# Remote control changes channels on both receivers



## Guest (Jan 29, 2007)

What do you do when you have 2 of the exact same piece of equipment in the same home theater control closet and you want to use a remote control to change channels or perform any other function, but when you do that, it changes the channels or performs that function on both pieces of equipment because the equipment is the same. i.e. directv receivers (remote changes channels on both receivers)?


----------



## Sonnie (Apr 11, 2006)

I moved this to the Remotes forum.

Hello Brad and welcome to the Shack!

You can change the remote code on your receiver and remote. I'm can't remember exactly how it's done, but their should be instructions in your receiver manual.


----------



## Hakka (Sep 10, 2006)

What are the 2 pieces of equipment in question?


----------



## Steve Williamson (May 11, 2006)

Are you using IR distribution in the closet, or just point and shoot?


----------



## bpape (Sep 14, 2006)

To do what you want, either the individual pieces need to be addressable - or - the IR distribution needs to be addressable and individual repeater/emitters used for each piece. 

Bryan


----------



## Guest (Jan 29, 2007)

I have (2) Directv HR20's and when you try to change the channel on one of the receivers, both change. I am actually building a house and am going to have an audio/video closet in basement at the bottom of the steps.
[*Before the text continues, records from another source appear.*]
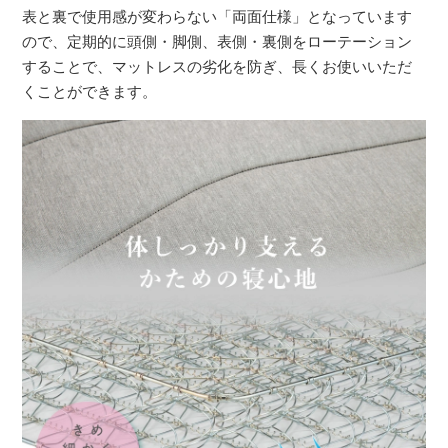
表と裏で使用感が変わらない「両面仕様」となっています
ので、定期的に頭側・脚側、表側・裏側をローテーション
することで、マットレスの劣化を防ぎ、長くお使いいただ
くことができます。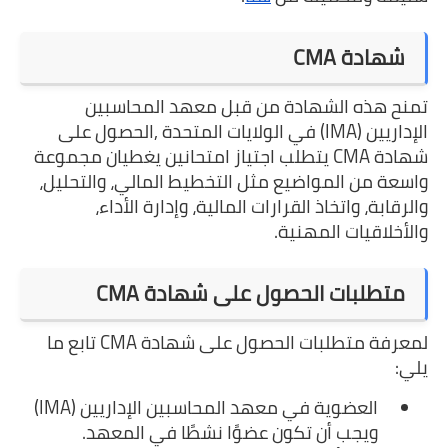
شهادة CMA
تمنح هذه الشهادة من قبل معهد المحاسبين
الإداريين (IMA) في الولايات المتحدة ,الحصول على
شهادة CMA يتطلب اجتياز امتحانين يغطيان مجموعة
واسعة من المواضيع مثل التخطيط المالي، والتحليل،
والرقابة، واتخاذ القرارات المالية، وإدارة الأداء،
والأخلاقيات المهنية.
متطلبات الحصول على شهادة CMA
لمعرفة متطلبات الحصول على شهادة CMA تابع ما
يلي:
العضوية في معهد المحاسبين الإداريين (IMA)
ويجب أن تكون عضوًا نشطًا في المعهد.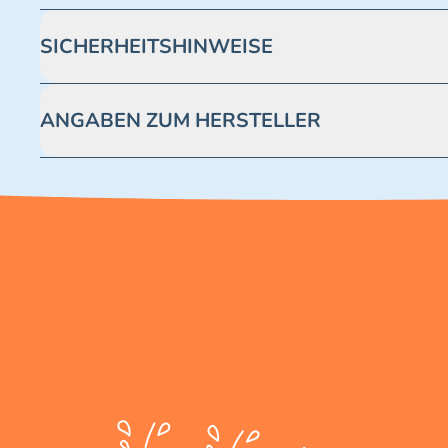
SICHERHEITSHINWEISE
Achtung! Nicht geeignet für Kinder unter 3 Jahren. Enthäl
ANGABEN ZUM HERSTELLER
Blue Ocean Entertainment AG https://www.blue-ocean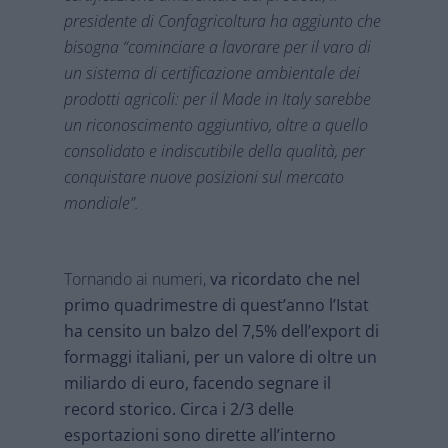
presidente di Confagricoltura ha aggiunto che
bisogna “cominciare a lavorare per il varo di
un sistema di certificazione ambientale dei
prodotti agricoli: per il Made in Italy sarebbe
un riconoscimento aggiuntivo, oltre a quello
consolidato e indiscutibile della qualità, per
conquistare nuove posizioni sul mercato
mondiale”.
Tornando ai numeri,
va ricordato che nel
primo quadrimestre di quest’anno l’Istat
ha censito un balzo del 7,5% dell’export di
formaggi italiani, per un valore di oltre un
miliardo di euro, facendo segnare il
record storico. Circa i 2/3 delle
esportazioni sono dirette all’interno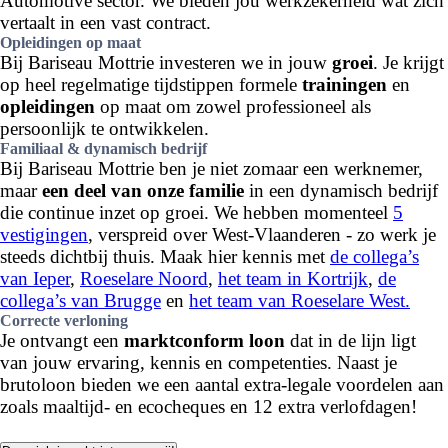
Automotive sector. We bieden jou werkzekerheid wat zich
vertaalt in een vast contract.
Opleidingen op maat
Bij Bariseau Mottrie investeren we in jouw
groei
. Je krijgt
op heel regelmatige tijdstippen formele
trainingen
en
opleidingen
op maat om zowel professioneel als
persoonlijk te ontwikkelen.
Familiaal & dynamisch bedrijf
Bij Bariseau Mottrie ben je niet zomaar een werknemer,
maar
een deel van onze familie
in een dynamisch bedrijf
die continue inzet op groei. We hebben momenteel
5
vestigingen
, verspreid over West-Vlaanderen - zo werk je
steeds dichtbij thuis. Maak hier kennis met
de collega’s
van Ieper
,
Roeselare Noord
,
het team in Kortrijk
,
de
collega’s van Brugge
en
het team van Roeselare West.
Correcte verloning
Je ontvangt een
marktconform loon
dat in de lijn ligt
van jouw ervaring, kennis en competenties. Naast je
brutoloon bieden we een aantal extra-legale voordelen aan
zoals maaltijd- en ecocheques en 12 extra verlofdagen!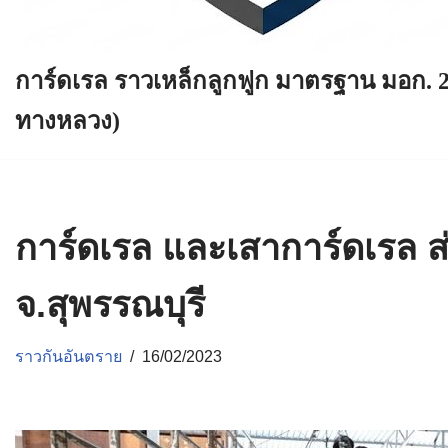
การ์ดเรล ราวเหล็กลูกฟูก มาตรฐาน มอก. 
ทางหลวง)
การ์ดเรล และเสาการ์ดเรล ส
จ.สุพรรณบุรี
ราวกันอันตราย
16/02/2023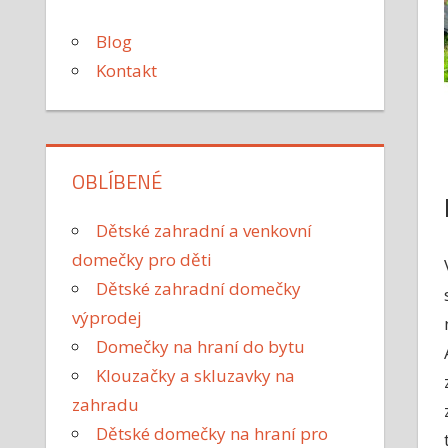
Blog
Kontakt
OBLÍBENÉ
Dětské zahradní a venkovní
domečky pro děti
Dětské zahradní domečky
výprodej
Domečky na hraní do bytu
Klouzačky a skluzavky na
zahradu
Dětské domečky na hraní pro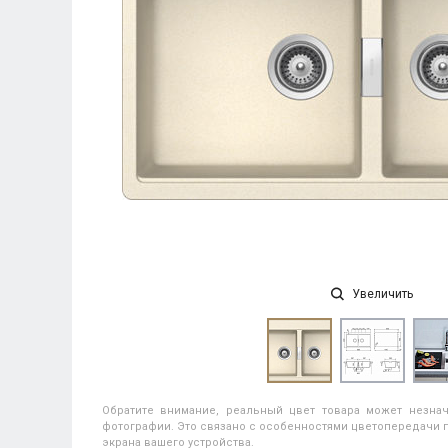
Увеличить
Обратите внимание, реальный цвет товара может незнач
фотографии. Это связано с особенностями цветопередачи п
экрана вашего устройства.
I am just now to the point of running wires. If I used an IR extender and aimed the eye into the eye of each receiver, would that work?


----------



## Guest (Jan 29, 2007)

All Sat box's that I've used in past have had the ability to set a range of IR freq's used so that you can avoid the issue that you are seeing. There should be a setting somewhere on the remote to set it to AV1, AV2 etc so set one to AV2 and then in the setup menu navigate to the Remote menu option and change the IR setting from AV1 to AV2 so that it matches the setting you did on the remote. Your owners manual should have a section on changing the remote codes.


----------



## Guest (Jan 30, 2007)

Thank you very much. 

I have a question about another subject within my system. I am going to build a HTPC for my audio/video closet. I am going to have video switching capabilities to be able to access any video or audio from my closet anywhere on any TV in the house. Do you know of a good wireless keyboard/mouse that I could get that would span the range of a 2 story house down to the basement. I would say that the signal would never have to travel more than 100 feet.


----------